Comparison, Competition, and Changing the World with Jeff Gargas | Episode 46
Play • 44 min

With a new book being released and a flourishing business that delivers game-changing tools, strategies, and systems for teachers all over the globe, Jeff Gargas, the COO of the Teach Better Team seemed like a great fit for our podcast. I wanted to explore the parallels of what’s working for educators and what’s needed to help emerging leaders develop mutually meaningful work engagements.

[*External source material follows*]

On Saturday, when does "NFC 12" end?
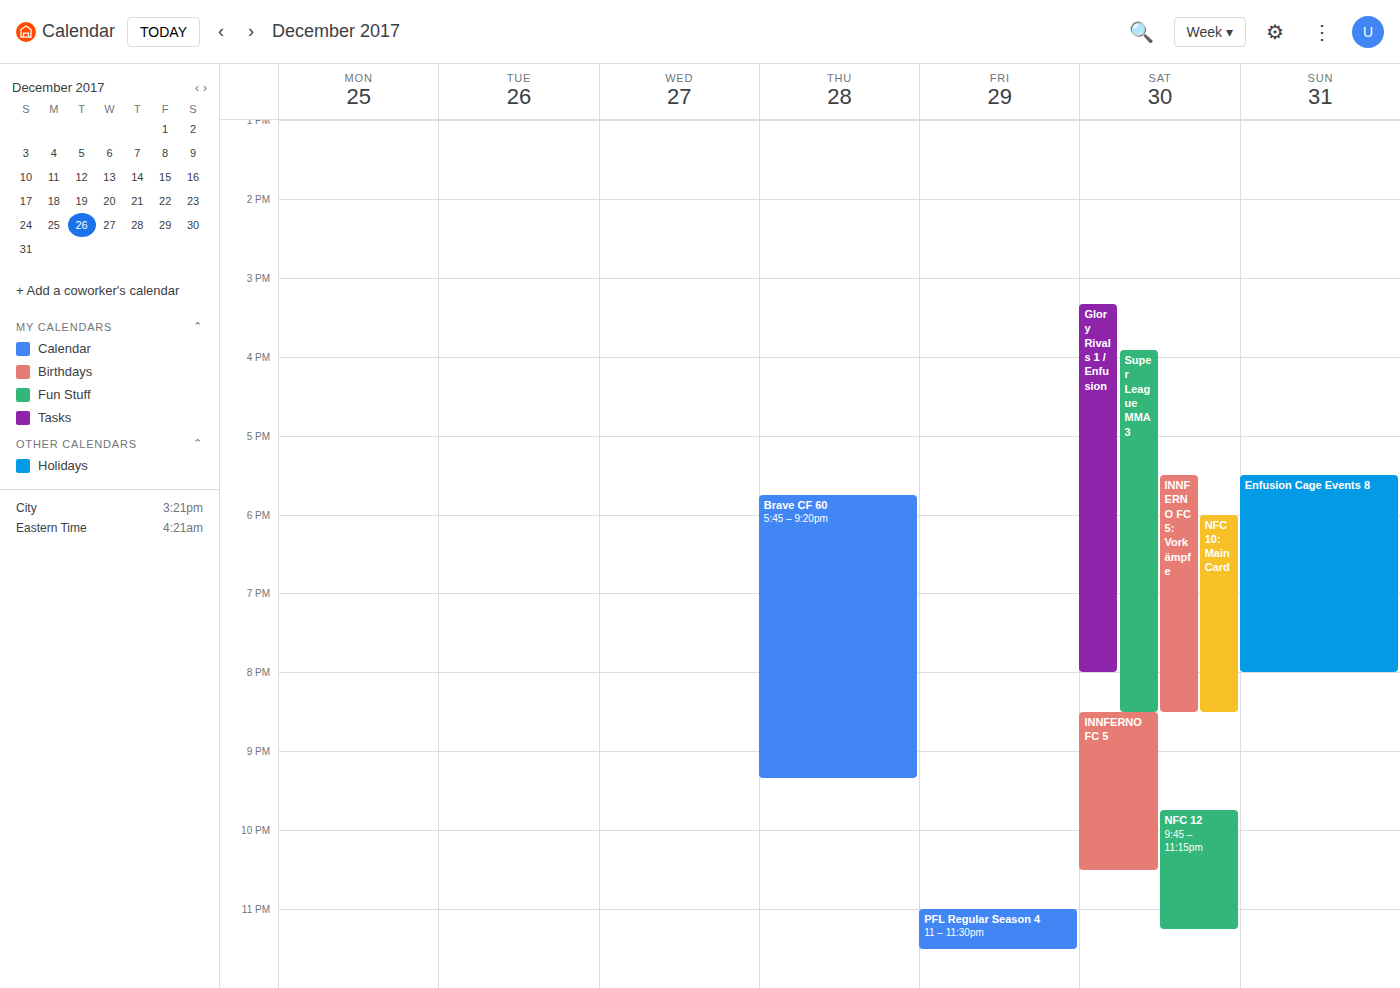
11:15 PM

Teach Better Team’s mission to help educators be better today than they were yesterday and be better tomorrow than they are today inspired a common thread in our conversation about comparison, competition, and the importance of being your most authentic self. In today’s world, it’s easy for any of us to fall into the trap of comparison – especially when scrolling through social media images that depict Instagram-worthy visual representations of perfection. For a teacher it might be a picture of an ideal lesson plan or masterfully decorated classroom. For the rest of us it can be photos of flawless homes, seemingly perfect relationships, completely collaborative teams, or office spaces that look like they have been lifted from the pages of Architectural Digest.

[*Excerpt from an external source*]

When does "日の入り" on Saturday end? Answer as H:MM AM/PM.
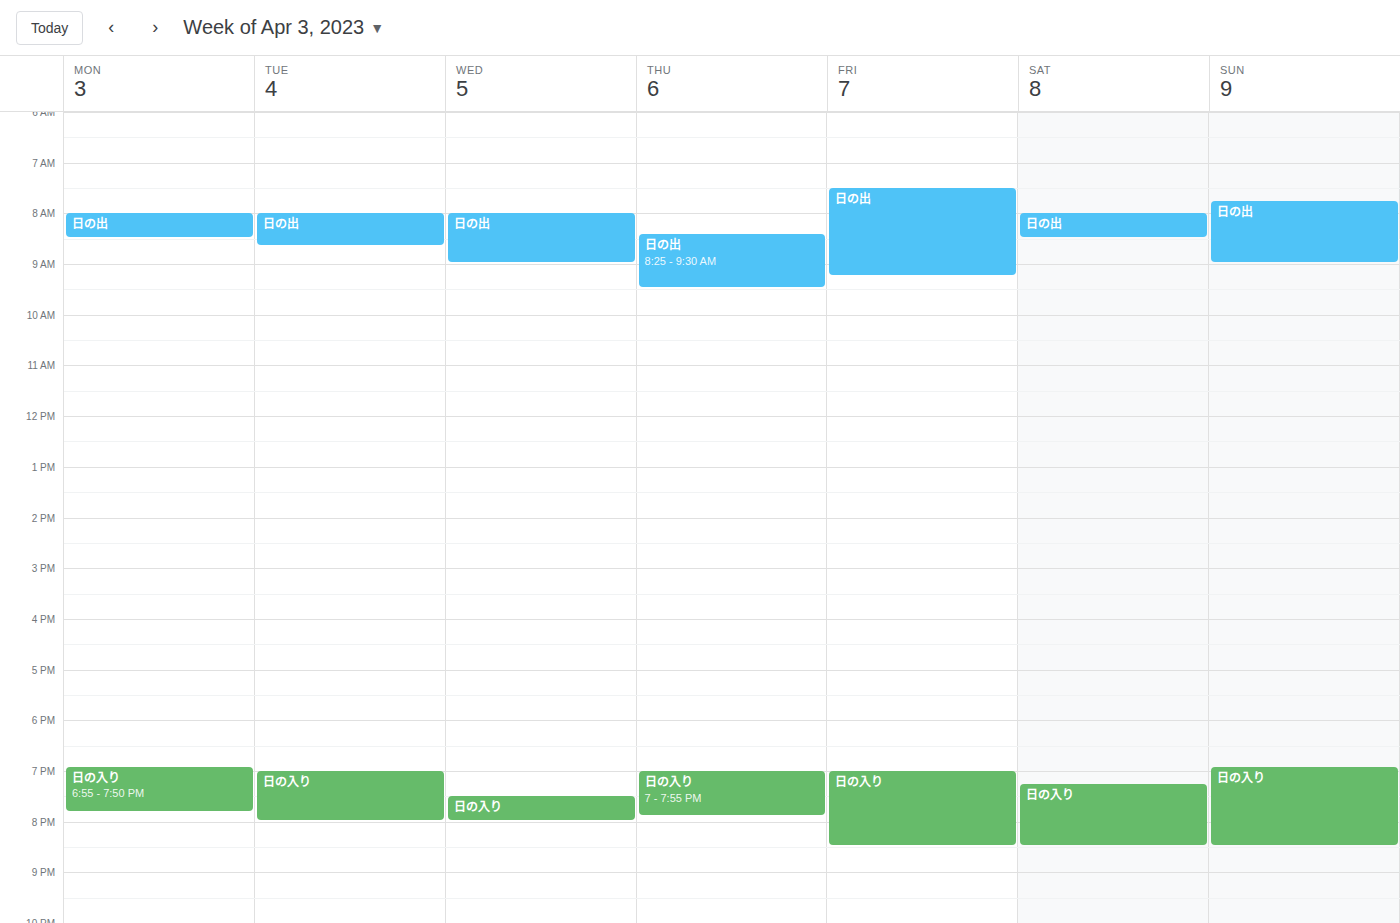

As Theodore Roosevelt stated, “Comparison is a thief of joy.” It can often lead to those “not enough” thoughts that rob us of bandwidth and stifle our own talents. Jeff shared with me his early dream of being a “rock star” – which actually led him to his first collaboration with his Teach Better Co-Founder, Chad Ostrowski. Jeff had successfully built a record label and was on the path to the next level of success when the industry shifted, and he had to shut it down. That led him to a defining moment in his life when he questioned who he was without success. He found the perspective he needed to move forward from his wife and curiously from a line in the movie Cool Runnings. “If you are not enough without the gold medal, you’ll never be enough with it.” Jeff’s take-away: You have to understand who you are first. You have to get clear about your principles as a person. Know what you’re passionate about and come from that place of authenticity.

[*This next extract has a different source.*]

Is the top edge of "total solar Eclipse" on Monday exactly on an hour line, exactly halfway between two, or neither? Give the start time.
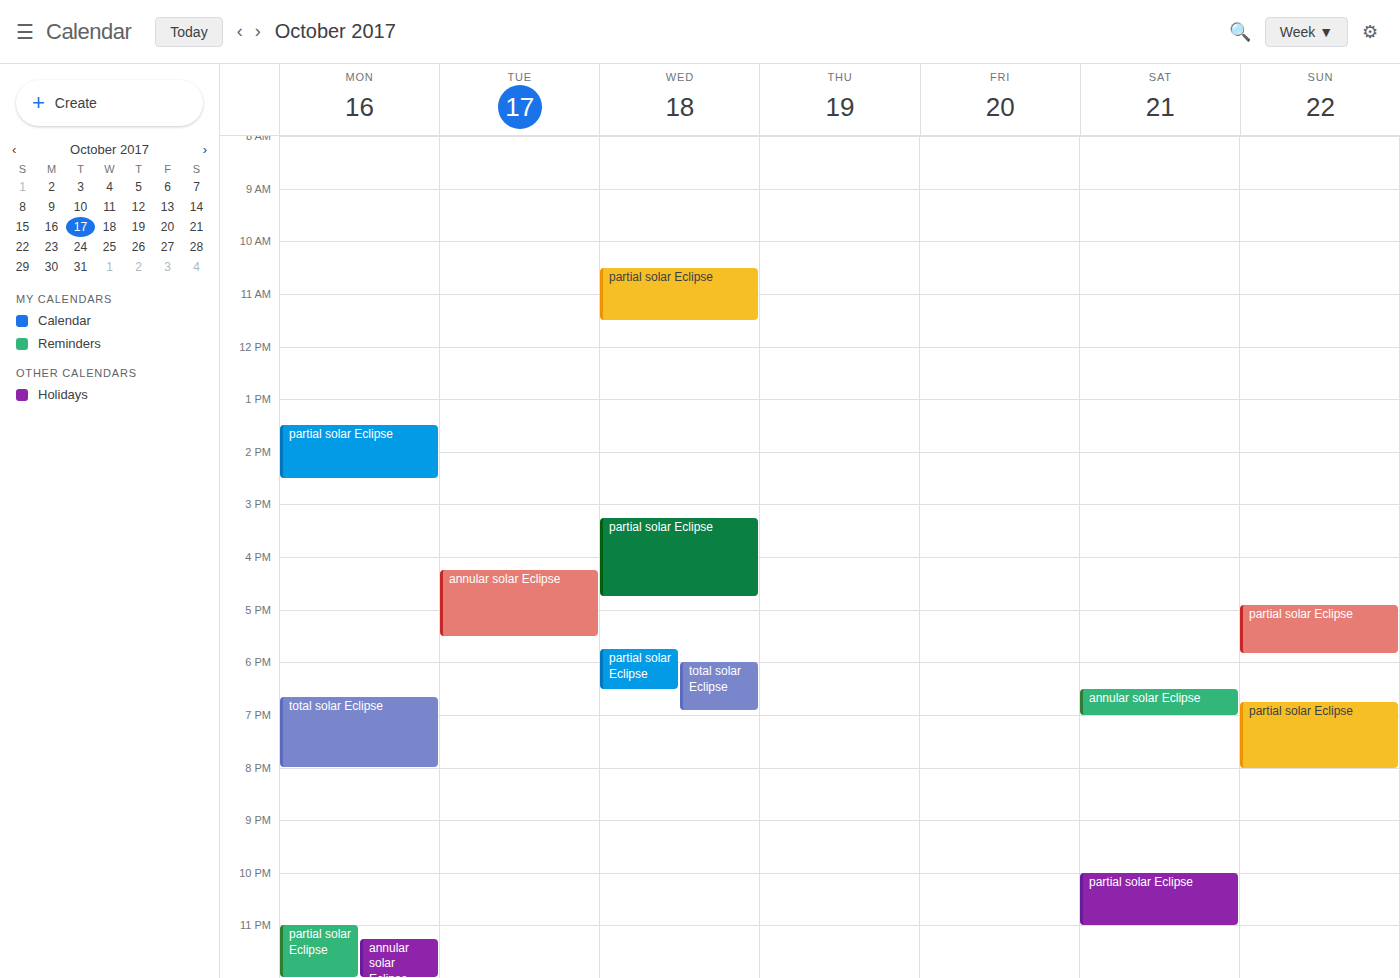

Jeff shared come great advice that he received relatively early in his career: “It’s OK to compete – but don’t compare.” We talked a little bit about healthy competition and how it can drive you to get better or stronger and get out of your comfort zones. We also looked at the flip side of that competitive spirit using the analogy of runners in a 5K or half marathon. Some are running, of course, to be first over the finish line or to enjoy the accolades of winning. Most, however, that we’ve seen are competing not with the other runners, but with themselves by asking the question, “How can I beat my best time?” That definitely falls in line with Jeff’s company’s approach to teaching teachers about the “pursuit of better”.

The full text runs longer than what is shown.